• **The records**:

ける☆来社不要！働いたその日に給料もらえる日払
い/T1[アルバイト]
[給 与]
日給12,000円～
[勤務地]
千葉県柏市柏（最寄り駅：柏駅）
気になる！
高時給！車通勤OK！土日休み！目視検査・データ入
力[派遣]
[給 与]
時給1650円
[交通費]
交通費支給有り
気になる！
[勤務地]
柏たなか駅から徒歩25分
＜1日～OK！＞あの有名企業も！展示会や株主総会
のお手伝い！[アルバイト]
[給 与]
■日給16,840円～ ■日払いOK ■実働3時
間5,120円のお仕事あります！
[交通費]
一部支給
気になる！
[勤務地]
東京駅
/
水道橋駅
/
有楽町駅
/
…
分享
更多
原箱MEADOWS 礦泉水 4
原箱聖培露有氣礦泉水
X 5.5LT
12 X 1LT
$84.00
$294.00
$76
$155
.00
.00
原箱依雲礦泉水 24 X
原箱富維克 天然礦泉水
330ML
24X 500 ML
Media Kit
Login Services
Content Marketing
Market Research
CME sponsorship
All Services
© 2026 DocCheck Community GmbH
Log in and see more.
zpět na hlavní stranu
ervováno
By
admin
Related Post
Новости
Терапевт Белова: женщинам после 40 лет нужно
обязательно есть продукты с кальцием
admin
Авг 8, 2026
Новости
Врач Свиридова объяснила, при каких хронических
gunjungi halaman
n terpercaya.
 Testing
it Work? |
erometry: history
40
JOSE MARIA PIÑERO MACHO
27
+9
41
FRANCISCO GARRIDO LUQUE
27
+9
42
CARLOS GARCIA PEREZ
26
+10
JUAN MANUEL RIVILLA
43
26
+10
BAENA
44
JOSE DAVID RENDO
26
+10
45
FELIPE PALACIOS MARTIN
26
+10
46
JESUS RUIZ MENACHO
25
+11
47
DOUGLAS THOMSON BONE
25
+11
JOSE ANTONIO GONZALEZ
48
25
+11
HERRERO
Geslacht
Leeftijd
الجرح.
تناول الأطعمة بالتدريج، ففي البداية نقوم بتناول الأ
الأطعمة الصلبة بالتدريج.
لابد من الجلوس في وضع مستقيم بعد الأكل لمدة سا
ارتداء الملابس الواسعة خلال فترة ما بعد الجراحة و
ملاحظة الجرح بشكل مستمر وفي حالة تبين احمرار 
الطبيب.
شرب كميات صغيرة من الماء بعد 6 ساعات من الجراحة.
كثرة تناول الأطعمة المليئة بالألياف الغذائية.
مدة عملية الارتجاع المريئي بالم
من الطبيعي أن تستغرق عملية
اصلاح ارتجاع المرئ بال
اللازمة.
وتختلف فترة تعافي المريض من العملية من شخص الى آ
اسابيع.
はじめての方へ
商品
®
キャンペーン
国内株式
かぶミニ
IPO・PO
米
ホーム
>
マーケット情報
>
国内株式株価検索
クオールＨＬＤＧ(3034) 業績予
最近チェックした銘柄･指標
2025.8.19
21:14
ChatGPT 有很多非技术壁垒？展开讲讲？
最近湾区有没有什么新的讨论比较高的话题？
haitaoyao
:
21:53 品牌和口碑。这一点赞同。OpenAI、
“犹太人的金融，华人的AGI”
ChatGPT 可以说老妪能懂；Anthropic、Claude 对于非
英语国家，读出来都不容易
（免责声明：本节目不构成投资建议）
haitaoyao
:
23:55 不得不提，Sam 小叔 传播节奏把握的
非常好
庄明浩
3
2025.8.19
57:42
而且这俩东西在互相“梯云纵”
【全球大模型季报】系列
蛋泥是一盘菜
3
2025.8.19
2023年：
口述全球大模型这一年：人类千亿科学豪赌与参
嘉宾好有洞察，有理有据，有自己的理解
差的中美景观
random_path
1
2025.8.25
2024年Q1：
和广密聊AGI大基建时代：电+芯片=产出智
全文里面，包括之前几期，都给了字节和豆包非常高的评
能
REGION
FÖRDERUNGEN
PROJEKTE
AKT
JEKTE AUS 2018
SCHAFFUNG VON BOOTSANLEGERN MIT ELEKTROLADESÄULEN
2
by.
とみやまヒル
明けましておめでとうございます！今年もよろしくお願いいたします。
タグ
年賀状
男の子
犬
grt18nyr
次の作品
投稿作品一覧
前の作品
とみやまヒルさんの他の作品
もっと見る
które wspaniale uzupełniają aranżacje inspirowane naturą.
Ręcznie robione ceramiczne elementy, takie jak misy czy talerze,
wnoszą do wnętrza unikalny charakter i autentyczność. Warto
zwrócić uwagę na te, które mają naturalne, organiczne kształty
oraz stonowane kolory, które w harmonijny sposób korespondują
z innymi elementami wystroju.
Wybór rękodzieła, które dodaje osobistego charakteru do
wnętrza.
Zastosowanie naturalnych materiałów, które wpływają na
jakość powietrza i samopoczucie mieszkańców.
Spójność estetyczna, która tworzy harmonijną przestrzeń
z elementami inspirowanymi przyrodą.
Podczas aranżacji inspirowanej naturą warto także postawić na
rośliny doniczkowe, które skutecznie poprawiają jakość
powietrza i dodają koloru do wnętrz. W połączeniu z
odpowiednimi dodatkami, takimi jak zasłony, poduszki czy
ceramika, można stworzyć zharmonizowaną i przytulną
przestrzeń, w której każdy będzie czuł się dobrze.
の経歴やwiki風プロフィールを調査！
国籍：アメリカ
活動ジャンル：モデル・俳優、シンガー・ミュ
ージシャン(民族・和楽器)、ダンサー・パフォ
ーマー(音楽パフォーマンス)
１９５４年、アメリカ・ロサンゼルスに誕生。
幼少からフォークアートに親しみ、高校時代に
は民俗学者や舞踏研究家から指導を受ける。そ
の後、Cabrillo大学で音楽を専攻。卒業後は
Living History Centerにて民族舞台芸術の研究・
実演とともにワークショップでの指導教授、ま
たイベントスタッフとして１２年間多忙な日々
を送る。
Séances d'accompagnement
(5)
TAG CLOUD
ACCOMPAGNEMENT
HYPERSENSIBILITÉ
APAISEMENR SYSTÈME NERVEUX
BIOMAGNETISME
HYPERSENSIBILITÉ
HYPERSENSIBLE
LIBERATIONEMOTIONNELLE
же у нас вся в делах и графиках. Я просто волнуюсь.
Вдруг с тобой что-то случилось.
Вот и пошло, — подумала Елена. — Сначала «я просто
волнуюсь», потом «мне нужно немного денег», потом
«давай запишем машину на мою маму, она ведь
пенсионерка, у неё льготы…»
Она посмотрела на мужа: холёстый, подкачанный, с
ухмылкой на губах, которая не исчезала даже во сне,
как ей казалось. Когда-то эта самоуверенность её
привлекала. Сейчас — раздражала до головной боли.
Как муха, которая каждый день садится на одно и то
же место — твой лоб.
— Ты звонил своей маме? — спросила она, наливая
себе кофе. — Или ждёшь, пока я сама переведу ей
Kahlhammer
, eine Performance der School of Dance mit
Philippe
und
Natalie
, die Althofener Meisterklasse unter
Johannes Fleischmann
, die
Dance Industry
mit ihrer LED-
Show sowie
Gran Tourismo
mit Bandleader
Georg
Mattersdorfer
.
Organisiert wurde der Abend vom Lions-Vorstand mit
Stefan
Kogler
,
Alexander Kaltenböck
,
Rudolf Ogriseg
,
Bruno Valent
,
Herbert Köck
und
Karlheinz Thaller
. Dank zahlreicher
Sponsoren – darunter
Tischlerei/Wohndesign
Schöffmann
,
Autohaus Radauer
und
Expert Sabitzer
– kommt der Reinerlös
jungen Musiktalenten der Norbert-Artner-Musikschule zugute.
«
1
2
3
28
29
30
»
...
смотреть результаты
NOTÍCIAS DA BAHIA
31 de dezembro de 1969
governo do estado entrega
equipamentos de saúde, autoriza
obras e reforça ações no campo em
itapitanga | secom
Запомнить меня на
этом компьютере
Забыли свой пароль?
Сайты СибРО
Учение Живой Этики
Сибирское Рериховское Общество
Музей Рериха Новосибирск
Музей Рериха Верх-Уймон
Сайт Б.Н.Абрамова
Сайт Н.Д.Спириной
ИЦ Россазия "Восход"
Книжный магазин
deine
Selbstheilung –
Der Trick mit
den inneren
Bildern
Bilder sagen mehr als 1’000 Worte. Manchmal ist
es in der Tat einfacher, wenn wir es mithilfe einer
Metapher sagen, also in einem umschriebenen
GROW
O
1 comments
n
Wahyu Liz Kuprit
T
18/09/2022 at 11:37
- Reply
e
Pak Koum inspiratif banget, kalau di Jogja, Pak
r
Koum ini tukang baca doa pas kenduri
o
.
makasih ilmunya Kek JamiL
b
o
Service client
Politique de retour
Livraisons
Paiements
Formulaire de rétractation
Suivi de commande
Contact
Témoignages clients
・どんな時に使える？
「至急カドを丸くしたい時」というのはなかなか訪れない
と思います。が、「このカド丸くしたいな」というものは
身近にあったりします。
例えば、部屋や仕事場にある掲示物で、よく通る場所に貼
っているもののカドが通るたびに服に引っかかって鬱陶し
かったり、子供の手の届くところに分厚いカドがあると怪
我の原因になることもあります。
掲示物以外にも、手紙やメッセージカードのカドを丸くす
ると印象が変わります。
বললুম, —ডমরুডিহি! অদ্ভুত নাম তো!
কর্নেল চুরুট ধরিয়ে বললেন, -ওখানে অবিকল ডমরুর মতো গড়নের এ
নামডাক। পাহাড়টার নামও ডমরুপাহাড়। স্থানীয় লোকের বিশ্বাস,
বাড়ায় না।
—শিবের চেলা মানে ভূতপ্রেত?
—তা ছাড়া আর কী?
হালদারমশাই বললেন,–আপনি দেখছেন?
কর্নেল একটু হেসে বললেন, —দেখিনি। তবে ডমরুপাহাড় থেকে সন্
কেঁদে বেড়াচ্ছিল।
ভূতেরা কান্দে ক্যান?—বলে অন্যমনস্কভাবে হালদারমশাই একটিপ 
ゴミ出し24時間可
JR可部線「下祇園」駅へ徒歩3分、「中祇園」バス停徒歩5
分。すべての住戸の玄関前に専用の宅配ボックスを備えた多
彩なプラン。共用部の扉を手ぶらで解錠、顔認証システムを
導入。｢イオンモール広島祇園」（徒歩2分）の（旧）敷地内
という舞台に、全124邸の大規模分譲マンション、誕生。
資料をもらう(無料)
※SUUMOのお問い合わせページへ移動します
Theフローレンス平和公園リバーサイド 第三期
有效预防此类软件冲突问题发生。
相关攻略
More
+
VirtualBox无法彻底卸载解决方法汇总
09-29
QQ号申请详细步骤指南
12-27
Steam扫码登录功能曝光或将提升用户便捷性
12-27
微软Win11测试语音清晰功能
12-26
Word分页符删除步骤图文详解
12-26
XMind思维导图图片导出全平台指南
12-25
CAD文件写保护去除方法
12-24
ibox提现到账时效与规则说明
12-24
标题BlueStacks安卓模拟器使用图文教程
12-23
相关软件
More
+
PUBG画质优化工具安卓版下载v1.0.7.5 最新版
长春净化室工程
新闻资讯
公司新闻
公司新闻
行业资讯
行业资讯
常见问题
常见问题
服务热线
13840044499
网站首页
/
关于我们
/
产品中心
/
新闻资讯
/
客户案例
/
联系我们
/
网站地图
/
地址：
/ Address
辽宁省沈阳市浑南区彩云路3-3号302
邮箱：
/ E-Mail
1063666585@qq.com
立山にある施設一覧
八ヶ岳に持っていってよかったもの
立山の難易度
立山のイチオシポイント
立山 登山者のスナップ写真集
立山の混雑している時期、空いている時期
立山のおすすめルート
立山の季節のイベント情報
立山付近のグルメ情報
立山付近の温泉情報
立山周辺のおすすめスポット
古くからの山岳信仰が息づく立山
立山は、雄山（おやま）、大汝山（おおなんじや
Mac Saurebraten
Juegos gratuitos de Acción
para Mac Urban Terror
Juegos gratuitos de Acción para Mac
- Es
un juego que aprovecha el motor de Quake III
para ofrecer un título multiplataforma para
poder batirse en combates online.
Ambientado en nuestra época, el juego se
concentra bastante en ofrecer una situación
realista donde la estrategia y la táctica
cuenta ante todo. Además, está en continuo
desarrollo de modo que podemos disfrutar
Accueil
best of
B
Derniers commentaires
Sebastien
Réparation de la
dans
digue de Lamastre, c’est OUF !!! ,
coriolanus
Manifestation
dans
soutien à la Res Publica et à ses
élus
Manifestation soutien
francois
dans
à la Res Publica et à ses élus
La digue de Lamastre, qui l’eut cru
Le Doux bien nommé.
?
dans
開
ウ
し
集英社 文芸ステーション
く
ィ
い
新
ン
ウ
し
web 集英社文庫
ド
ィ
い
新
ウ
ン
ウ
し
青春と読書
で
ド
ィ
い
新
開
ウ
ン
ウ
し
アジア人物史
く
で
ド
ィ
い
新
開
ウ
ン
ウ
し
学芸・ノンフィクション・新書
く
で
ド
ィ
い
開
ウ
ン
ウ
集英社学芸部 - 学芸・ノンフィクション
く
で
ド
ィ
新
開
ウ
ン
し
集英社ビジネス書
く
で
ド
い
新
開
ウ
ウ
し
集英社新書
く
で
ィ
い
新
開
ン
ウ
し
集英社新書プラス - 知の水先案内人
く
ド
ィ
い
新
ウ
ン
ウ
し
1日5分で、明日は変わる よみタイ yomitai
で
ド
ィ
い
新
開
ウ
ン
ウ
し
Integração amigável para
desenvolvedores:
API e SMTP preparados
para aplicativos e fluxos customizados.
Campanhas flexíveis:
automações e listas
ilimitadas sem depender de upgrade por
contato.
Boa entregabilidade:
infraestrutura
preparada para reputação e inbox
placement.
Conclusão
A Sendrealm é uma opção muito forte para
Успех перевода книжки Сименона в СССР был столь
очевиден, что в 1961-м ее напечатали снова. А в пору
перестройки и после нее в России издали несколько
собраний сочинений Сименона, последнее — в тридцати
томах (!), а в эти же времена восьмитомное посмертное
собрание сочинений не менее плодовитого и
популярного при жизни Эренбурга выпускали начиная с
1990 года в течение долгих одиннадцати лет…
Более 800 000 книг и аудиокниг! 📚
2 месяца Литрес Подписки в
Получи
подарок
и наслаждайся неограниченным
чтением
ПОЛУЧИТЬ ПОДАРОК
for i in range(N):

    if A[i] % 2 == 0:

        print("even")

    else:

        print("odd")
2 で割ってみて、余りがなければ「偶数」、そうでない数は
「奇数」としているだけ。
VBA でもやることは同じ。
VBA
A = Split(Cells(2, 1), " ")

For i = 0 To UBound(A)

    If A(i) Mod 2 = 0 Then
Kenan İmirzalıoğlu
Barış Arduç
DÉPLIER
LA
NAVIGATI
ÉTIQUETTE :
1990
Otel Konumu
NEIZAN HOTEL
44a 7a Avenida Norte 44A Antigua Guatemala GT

• **Exercise goal**: Could you show every line of the material that includes the string "Рериха"?

• **Task answer**:
Музей Рериха Новосибирск
Музей Рериха Верх-Уймон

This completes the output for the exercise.